Am 18.10.2025 um 14:28 schrieb Cottrell, Allin:
On Fri, Oct 17, 2025 at 10:27 AM Riccardo (Jack) Lucchetti
<p002264(a)staff.univpm.it> wrote:
> Hi all,
>
> I've begun to explore the issue of the numerical performance of OLS regression,
where you want to condition on a qualitative variable with many different values [and have
come up with an efficient solution].
This is nice. I'd say it's a bit too specialized to be an option to
"ols", and a function package would be a good way to go.
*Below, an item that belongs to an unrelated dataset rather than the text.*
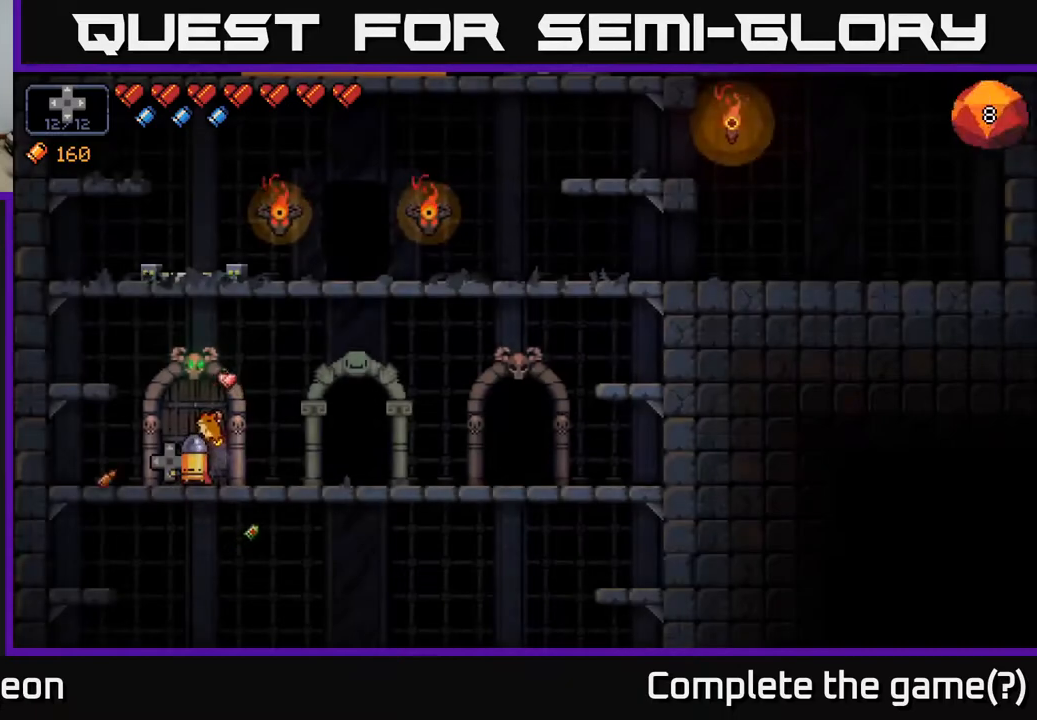
{"buttons": [], "left_stick": "right", "right_stick": "center", "events": [[200, "left_stick", "right"]]}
But since it
seems that aggregate() does the heavy lifting, we could revisit that
to see if there's a tweak that could speed things up in this case.
However, I wouldn't be opposed to a new "fols" command (fols y xlist ;
faclist) if that has an additional speed advantage.
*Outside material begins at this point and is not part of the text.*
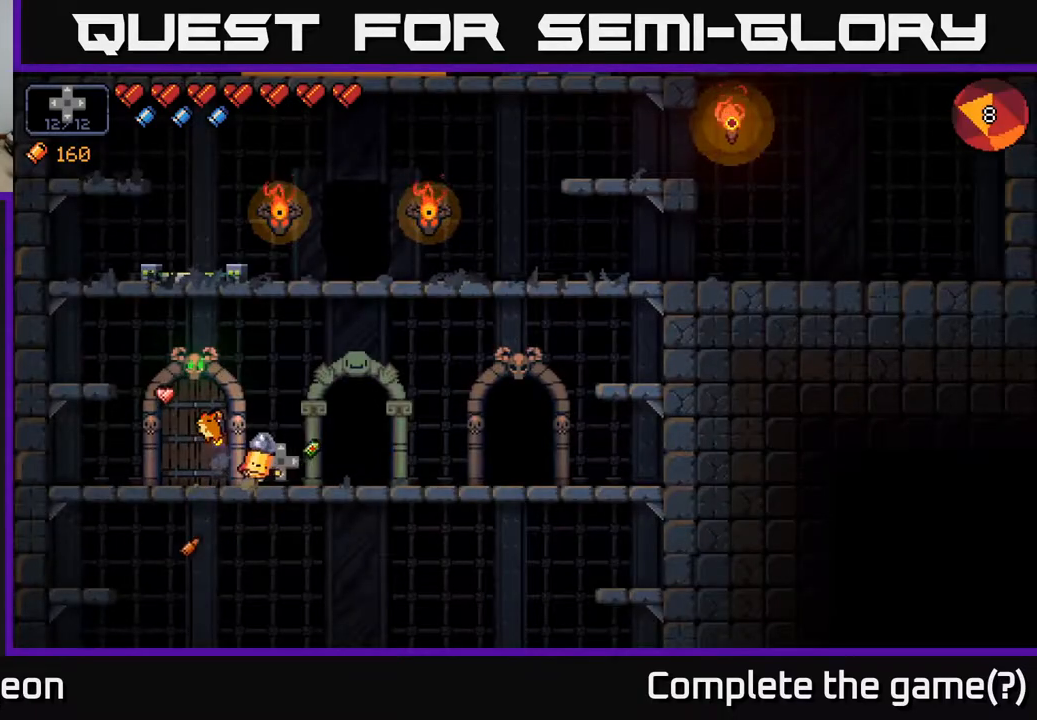
{"buttons": [], "left_stick": "right", "right_stick": "center", "events": []}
Jack mentioned that the approach is a generalization of fixed-effects
regression, and that the foundation is through the Frisch-Waugh-Lovell
theorem. So I wonder whether one should go one step further and also
attempt to cover non-qualitative control variables. Basically, I'd like
to point out the apparent connection to double machine learning. I'm
sure that in terms of the algorithm it's non-trivial to go from discrete
to continuous variables. However, before a new estimation command is
introduced, I think it would be good to think about what else it might
cover in the future, if only to make the name of the command general enough.